| DATA |
BEGIN

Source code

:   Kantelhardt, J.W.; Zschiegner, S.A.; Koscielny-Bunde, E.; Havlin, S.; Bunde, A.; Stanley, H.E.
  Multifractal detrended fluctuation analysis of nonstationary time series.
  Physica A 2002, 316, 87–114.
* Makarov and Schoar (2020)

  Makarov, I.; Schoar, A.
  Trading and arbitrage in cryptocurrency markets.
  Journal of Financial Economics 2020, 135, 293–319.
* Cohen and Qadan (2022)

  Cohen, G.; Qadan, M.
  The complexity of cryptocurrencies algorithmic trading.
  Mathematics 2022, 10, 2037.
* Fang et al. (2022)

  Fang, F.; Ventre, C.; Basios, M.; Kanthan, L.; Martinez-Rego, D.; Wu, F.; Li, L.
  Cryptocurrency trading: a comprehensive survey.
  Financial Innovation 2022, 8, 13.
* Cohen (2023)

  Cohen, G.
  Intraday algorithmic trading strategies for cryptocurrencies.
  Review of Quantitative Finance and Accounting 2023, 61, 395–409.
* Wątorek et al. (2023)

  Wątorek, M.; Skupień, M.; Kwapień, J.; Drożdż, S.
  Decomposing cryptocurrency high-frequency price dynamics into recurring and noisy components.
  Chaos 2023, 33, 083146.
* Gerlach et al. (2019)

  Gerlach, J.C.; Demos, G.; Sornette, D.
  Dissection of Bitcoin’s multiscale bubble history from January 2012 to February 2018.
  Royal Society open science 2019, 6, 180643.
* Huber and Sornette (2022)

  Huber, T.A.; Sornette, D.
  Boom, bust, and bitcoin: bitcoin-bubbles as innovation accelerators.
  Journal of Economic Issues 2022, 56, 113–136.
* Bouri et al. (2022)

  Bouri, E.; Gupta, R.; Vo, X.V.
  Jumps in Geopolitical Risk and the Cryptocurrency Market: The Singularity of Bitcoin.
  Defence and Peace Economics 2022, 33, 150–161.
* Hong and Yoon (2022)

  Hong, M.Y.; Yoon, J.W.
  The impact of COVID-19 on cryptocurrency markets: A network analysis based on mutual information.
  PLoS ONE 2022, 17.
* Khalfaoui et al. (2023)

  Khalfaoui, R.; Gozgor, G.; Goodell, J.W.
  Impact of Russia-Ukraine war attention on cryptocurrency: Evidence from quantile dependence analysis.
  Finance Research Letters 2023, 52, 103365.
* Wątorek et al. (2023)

END

| ACTIVITY |
Which lines run from the one with "Hong, M.Y.; Yoon, J.W." through the end of the listing above? Restate them word for word, with nothing else.

| YOUR SOLUTION |
  Hong, M.Y.; Yoon, J.W.
  The impact of COVID-19 on cryptocurrency markets: A network analysis based on mutual information.
  PLoS ONE 2022, 17.
* Khalfaoui et al. (2023)

  Khalfaoui, R.; Gozgor, G.; Goodell, J.W.
  Impact of Russia-Ukraine war attention on cryptocurrency: Evidence from quantile dependence analysis.
  Finance Research Letters 2023, 52, 103365.
* Wątorek et al. (2023)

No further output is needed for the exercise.